Any controller protected that way will redirect to the sign in page unless an
Admin is logged in. You can always use either the only
or the except
keywords to pick out controller actions that aren't Admin only. This level of
protection lets Marketing, Accounting and you all in.
For your stuff you could add another before filter like this:
before_filter :ensure_god_mode
def ensure_god_mode
redirect_to admin_root_path unless current_admin.god_mode?
end
That'll make sure only you and your fellow programmers have access.

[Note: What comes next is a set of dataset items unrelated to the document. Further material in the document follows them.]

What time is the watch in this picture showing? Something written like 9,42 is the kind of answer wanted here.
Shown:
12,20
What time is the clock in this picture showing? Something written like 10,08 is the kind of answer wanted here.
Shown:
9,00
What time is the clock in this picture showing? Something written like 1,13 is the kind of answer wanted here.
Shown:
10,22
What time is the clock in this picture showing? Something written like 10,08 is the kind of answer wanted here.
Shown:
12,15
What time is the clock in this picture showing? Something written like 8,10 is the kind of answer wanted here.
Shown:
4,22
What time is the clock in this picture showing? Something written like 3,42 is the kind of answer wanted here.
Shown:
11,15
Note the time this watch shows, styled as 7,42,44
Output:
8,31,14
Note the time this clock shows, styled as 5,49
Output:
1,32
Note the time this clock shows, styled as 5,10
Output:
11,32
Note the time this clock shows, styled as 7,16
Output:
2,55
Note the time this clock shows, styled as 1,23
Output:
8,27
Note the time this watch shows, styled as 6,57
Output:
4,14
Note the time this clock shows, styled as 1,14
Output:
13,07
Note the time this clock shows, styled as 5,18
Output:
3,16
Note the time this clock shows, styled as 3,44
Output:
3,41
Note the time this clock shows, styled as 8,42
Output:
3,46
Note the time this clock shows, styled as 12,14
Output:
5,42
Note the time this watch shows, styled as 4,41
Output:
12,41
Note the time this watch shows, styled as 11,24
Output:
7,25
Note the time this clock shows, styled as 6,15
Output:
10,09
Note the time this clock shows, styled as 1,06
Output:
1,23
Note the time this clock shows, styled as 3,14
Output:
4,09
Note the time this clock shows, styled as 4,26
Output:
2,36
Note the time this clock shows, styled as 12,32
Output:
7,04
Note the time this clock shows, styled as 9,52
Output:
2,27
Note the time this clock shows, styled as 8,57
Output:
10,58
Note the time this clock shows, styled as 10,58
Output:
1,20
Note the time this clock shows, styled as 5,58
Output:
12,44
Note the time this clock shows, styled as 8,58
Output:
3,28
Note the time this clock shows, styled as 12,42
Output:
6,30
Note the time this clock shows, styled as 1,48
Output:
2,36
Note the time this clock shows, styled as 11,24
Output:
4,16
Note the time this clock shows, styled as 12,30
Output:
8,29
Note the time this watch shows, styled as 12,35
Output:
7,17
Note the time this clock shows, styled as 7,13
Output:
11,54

For the Accounting people, I tend to use a different approach. For them, I end up blocking things at the view level. I'll have an Admin dashboard kind of page that lists things Admin can do and this is how I block them:
<p>Here are the things you can do:</p>
<ul>
<li>[something every admin can do]</li>
<% unless current_admin.reports_only %>
<li>[something business people shouldn't mess with, maybe a link to edit content?]</li>
<% end %>
<li>[another thing any admin can do, maybe a report?]</li>
</ul>
There are lots of ways to use your Admin model and the booleans, theses are just a couple patterns I've seen myself using.
One Last Fun Thing
Hopefully these notes will help someone figure out how to create Admin accounts that work for their project, I know I've been happy with this approach. I like to keep things fun with my code, so the last thing I wanted to share is an addition I make to the application layout file:
<%= "<p id=\"godModeNotice\">GOD MODE ACTIVE!</p>".html_safe if current_admin.god_mode? %>
You'll need to tuck it into an if admin_signed_in?
block, but it should get a
snort of appreciation from the programmer sitting next to you when he sees it.
And its fun when normal Admins see it too.